Study 13: Pre-referral rectal artesunate to prevent death and disability in severe malaria

Study 13, conducted between Aug 2000 and July 2006, investigated whether rectal artesunate (RAS) reduced mortality and permanent disability in patients thought to have malaria, could not be treated orally and would take several hours to access injectable treatment at a clinic. The study took place in 291 rural villages in Ghana, Tanzania, and Bangladesh, where patients were given either a rectal artesunate suppository or placebo before being referred to a clinic where the necessary treatment could be given. 

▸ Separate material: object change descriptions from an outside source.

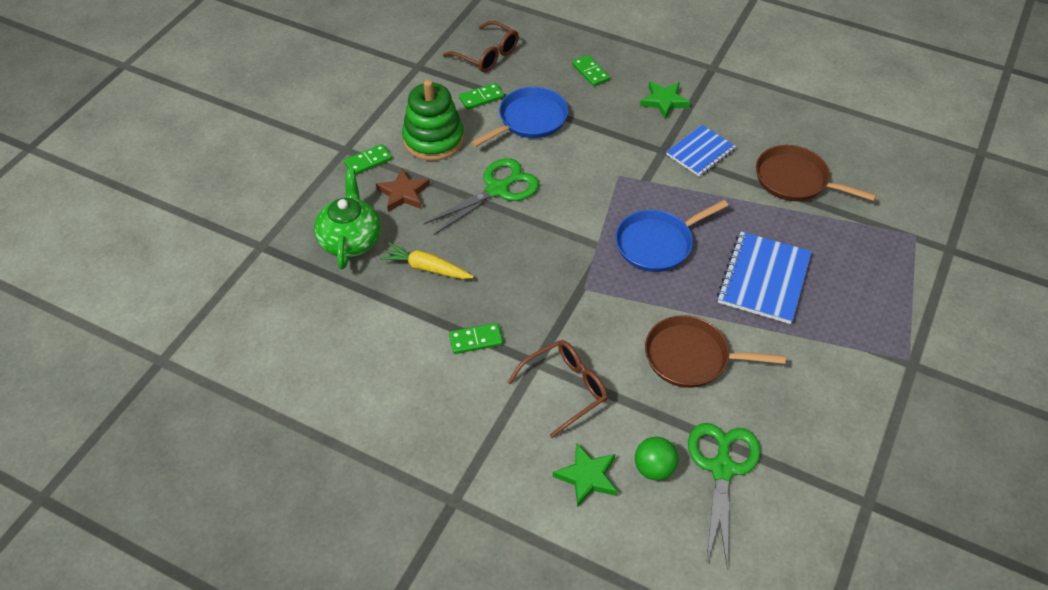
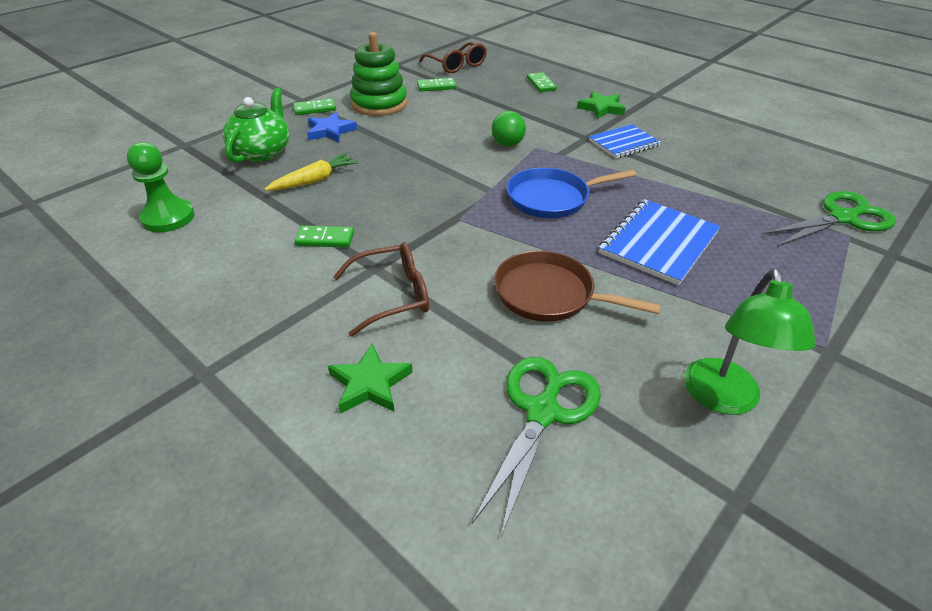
camera: 15 degrees right, 10 degrees down
(313, 347) = (168, 217): none -> green pawn
(403, 193) = (330, 131): brown star -> blue star
(426, 268) = (315, 180): yellow carrot -> yellow carrot turned 105 degrees clockwise
(497, 190) = (415, 140): green scissors -> green scissors (842, 218)
(530, 120) = (471, 103): blue pan -> none
(654, 468) = (455, 393): green ball -> green ball (507, 144)
(795, 180) = (717, 175): brown pan -> none
(844, 425) = (723, 399): none -> green lamp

African patients were between 6-72 months and patients in Asia included all ages. 

Conclusions of study

  • Pre-referral rectal artesunate significantly reduced death or permanent disability in patients still not in clinic after more than 6 h, half of which were still not there after more than 15 h, (29/1566 [1·9%] vs 57/1519 [3·8%])

  • There was no reduction in early mortality (56 vs 51 deaths within 6 h; median 2 h)

  • In patients reaching a clinic within 6 h (median 3 h), pre-referral artesunate had no significant effect on the mortality rate or permanent disability (71/4450).

Overall, it was concluded that if patients with severe malaria cannot be treated orally and access to injections will take several hours, a single inexpensive artesunate suppository at the time of referral substantially reduces the risk of death or permanent disability.